When the foursome were forced to spend extra time in their cluttered cook space, they knew they needed to make a change. And with a bit of research, they discovered a solution to their conundrum that had been available all along: a modular cabinetry system that could be transferred to and reconfigured in their next place. “Now that I realize it’s possible, we should have done this years ago,” Zed reflects.

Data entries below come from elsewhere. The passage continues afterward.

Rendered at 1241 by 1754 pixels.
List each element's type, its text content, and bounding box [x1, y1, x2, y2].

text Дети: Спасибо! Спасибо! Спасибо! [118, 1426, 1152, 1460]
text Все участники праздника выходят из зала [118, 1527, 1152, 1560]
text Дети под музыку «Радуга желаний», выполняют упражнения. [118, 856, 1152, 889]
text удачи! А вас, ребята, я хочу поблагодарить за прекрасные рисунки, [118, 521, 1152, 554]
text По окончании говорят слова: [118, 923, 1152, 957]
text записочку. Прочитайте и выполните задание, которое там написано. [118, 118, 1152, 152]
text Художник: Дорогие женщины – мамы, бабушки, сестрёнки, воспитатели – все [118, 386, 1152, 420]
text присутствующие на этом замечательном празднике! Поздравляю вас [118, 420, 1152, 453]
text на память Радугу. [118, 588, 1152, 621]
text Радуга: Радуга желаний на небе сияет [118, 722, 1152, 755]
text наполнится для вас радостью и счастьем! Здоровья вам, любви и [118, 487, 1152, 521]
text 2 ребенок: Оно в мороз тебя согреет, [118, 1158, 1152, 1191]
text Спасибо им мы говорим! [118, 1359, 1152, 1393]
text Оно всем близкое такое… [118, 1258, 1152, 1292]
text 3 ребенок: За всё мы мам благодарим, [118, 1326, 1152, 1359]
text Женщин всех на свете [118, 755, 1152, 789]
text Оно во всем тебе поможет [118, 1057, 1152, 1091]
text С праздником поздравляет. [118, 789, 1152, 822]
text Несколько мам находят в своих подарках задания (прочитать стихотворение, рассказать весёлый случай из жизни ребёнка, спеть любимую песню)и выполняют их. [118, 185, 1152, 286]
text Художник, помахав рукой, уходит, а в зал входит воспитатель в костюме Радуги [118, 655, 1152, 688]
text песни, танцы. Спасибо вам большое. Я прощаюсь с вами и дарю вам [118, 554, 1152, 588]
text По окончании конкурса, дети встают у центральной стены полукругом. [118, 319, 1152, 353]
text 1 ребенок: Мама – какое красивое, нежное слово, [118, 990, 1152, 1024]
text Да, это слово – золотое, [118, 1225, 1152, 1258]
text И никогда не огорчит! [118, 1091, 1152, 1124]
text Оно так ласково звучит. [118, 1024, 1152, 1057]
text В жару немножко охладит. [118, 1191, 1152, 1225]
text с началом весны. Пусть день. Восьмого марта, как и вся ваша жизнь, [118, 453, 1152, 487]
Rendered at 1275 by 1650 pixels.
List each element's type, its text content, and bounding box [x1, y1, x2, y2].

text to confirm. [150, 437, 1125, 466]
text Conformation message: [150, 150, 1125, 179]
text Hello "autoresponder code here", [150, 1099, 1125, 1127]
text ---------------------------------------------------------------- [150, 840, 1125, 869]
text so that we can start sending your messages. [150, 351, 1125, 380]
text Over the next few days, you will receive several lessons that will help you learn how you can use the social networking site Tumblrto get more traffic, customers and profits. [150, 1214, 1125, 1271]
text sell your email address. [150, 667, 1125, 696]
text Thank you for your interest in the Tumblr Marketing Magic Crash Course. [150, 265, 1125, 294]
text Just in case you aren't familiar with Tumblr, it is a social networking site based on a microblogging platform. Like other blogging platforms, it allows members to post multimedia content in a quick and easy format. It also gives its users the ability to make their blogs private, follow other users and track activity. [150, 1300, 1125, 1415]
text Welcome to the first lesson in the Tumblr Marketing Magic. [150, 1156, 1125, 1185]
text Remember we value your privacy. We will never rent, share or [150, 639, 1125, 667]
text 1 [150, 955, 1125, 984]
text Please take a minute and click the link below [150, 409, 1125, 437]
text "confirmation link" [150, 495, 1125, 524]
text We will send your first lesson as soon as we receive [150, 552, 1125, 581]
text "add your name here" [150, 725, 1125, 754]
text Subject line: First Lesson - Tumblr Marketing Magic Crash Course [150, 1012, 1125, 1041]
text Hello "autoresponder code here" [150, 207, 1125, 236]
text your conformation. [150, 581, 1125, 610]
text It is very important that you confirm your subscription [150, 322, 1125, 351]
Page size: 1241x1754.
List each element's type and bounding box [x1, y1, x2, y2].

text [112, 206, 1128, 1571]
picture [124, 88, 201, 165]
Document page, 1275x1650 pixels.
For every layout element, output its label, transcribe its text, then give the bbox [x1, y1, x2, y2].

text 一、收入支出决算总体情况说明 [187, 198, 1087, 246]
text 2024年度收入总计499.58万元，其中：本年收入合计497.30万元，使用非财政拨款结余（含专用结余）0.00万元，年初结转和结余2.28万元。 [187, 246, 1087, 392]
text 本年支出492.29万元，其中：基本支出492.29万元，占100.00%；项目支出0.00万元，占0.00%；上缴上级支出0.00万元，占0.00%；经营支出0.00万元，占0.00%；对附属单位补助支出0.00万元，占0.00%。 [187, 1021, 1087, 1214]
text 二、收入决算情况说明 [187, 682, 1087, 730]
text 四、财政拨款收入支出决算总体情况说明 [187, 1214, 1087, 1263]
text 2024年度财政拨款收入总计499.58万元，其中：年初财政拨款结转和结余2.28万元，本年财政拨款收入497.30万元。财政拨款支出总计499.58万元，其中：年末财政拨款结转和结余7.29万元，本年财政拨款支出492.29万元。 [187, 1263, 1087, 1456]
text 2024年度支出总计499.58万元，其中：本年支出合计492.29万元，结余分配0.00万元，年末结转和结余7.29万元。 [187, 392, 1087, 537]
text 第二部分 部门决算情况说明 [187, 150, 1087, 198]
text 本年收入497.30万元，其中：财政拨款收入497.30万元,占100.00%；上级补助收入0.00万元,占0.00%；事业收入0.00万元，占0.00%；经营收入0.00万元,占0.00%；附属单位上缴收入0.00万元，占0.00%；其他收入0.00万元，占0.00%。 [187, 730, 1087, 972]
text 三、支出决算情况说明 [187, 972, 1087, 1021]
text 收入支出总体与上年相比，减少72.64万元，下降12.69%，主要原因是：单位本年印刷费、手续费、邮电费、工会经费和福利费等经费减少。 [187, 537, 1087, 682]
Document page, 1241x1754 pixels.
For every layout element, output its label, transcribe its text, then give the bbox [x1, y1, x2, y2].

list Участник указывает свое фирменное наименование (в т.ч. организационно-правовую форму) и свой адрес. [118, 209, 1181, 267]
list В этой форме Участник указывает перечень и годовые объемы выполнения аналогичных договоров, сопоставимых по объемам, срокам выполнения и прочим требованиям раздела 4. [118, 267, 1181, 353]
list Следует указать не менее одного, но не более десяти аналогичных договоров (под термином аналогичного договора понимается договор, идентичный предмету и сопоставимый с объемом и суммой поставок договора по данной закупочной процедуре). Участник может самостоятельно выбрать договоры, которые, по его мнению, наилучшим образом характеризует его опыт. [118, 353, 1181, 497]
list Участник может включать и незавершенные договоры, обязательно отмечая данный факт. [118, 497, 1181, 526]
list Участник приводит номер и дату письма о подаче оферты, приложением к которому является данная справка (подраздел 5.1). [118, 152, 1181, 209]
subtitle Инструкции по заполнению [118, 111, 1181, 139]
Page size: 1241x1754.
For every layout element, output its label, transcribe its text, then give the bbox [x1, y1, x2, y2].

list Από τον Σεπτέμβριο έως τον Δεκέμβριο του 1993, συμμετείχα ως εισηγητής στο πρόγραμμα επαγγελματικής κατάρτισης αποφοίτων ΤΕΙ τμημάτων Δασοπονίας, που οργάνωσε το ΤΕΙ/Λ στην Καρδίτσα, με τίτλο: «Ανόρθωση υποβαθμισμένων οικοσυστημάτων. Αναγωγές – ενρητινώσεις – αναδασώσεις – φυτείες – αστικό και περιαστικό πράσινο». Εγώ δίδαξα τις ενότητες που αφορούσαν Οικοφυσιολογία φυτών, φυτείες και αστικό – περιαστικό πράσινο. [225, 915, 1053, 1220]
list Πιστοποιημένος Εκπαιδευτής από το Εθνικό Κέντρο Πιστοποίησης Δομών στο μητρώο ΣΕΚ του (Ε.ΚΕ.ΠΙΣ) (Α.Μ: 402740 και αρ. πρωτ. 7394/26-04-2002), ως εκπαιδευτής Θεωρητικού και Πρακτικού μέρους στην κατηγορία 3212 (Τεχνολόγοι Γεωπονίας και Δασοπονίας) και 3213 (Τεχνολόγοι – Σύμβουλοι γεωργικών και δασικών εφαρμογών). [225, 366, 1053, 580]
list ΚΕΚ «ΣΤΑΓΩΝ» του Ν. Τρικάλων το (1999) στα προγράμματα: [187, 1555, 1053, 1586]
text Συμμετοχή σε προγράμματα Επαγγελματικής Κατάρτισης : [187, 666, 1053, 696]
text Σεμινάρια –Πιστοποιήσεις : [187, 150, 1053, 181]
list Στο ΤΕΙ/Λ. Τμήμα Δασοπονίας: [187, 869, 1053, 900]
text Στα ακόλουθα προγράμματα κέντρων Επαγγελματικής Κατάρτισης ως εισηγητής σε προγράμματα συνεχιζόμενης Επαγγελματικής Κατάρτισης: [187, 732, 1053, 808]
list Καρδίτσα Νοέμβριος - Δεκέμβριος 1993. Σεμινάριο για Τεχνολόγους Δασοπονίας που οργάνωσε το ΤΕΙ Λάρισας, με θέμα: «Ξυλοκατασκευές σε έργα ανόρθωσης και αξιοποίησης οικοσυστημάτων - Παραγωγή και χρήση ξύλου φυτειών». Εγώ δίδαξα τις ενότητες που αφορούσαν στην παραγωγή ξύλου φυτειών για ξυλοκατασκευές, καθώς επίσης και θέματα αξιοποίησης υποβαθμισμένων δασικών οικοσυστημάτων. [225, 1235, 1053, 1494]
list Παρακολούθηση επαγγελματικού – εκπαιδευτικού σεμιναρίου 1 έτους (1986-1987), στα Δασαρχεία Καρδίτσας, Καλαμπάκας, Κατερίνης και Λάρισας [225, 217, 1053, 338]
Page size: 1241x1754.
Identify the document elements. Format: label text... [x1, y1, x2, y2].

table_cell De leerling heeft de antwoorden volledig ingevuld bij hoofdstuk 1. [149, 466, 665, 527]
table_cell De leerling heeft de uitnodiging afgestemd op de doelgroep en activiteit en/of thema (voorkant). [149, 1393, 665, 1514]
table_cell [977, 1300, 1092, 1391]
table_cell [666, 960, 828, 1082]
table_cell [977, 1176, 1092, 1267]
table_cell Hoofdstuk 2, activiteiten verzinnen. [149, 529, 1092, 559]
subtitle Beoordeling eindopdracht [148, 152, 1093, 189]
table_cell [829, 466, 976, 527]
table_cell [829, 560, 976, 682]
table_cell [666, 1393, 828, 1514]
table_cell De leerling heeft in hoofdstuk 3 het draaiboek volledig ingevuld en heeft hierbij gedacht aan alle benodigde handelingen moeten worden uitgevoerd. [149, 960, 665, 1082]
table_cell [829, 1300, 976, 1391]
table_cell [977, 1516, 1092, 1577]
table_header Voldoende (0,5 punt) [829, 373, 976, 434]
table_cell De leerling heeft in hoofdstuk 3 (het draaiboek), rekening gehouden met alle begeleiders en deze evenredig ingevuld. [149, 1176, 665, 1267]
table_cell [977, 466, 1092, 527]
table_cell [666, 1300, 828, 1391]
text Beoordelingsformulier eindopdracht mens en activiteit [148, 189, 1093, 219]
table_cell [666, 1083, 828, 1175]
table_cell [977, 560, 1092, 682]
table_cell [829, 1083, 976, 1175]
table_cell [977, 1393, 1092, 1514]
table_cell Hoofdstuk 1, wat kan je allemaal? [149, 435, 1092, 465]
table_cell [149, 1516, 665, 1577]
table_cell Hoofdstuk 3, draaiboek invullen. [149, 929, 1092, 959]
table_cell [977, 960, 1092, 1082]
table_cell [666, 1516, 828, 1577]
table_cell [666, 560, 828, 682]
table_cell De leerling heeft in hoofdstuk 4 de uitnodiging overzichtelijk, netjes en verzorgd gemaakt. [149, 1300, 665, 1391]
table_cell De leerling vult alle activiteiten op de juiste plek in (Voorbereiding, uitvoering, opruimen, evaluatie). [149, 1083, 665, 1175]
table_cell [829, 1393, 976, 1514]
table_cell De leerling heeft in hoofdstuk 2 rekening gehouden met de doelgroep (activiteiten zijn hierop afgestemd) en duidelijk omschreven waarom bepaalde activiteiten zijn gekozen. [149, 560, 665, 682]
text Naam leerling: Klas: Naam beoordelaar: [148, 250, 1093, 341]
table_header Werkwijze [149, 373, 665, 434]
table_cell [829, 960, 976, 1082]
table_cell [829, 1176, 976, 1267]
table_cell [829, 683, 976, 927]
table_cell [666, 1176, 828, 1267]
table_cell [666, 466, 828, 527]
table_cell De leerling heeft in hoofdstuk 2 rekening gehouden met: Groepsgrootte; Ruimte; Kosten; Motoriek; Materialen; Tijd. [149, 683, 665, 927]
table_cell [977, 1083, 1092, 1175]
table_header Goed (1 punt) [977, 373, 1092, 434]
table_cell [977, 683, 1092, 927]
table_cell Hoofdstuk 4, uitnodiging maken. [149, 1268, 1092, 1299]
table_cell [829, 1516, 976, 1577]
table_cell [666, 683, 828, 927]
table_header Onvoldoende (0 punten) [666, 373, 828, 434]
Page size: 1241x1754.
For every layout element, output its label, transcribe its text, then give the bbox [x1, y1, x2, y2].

A collection of coral and golden yellow cupboards now provide both generous storage and Zed’s desired vibrant aesthetic, while a lavender and birch open-shelving unit allows her to display beloved items such as her father’s pottery. This contemporary color blocking is juxtaposed with antique treasures and quirky, gallery-like hanging art. With a vivid green backdrop and sunlight flowing through the ornate original glass, it’s the ideal union of old and new.
Kitchen location: “It’s not the suburbs, but this particular street is really quiet, with loads of trees,” Zed describes. “My view outside the window is leaves. We’re really lucky to be here. It’s gorgeous. Lots of birdsong.”
The before: “It was really shamefully awful,” admits Zed. “I think because we didn’t love it, we stopped bothering to clean the front of the cupboards. It was horrid and very cramped.”
The inspiration: “I love color,” Zed shares. “We wanted a kitchen that was beautifully bright with a lot of space to put our junk and that would go with the old furniture that we didn’t want to get rid of. We’re the opposite of minimalist, really.”
Square footage: 150 square feet
Budget: £25,000 (approximately $34,700)
Cabinets: Pluck Custom Birch Plywood System with Ritzy, Market Mustard, and Lynette Laminate Fronts and Square Recessed Handles. “I’d never seen so much color offered anywhere else,” raves Zed.
Paint: Graham & Brown Eva. “It’s got a lovely depth,” Zed muses.
Backsplash: Topps Tiles Zellica Forrest Green in a herringbone pattern. “I knew I wanted dark because I quite like the reflection you get in them,” Zed says.
Floors: Original pine
Counters: Tristone Natural Pearl. “It’s got faint flecks in it, which are—by chance—green, pink, and yellow,” details Zed.
Sink: Original Belfast sink. “I think the previous occupant took it out and it just sat in the garden with plant pots in it, so we brought it back indoors,” Zed explains. “I like a slightly lived-in look.”
Faucet: B&Q tap
Furniture: Victorian church pew from eBay, Windsor chairs saved from the trash, and a 1940s table that’s been passed down. “I really, really, really love mid-toned wood,” says Zed.
Lighting: Pineapple chandelier from a charity shop. “It’s my favorite thing in the world,” Zed gushes. “I have never seen anything like it before or after. I don’t know if it was a theatrical prop. It’s crazy.”
Most insane splurge: The cabinetry was the most expensive purchase, but Zed thinks it was worth it.
Sneakiest save: “With the oven, we got really lucky. It belonged to our friends and they got rid of it. It’s huge, but my husband likes to cook, so all good,” Zed notes.
The best part: Zed is especially taken by the way the rainbow hues change throughout the day. On a practical level, the organized storage solutions make everything much easier.
What I’d never do again: “We just wouldn’t wait so long,” says Zed.
Final bill: “It was only a bit over,” Zed reveals.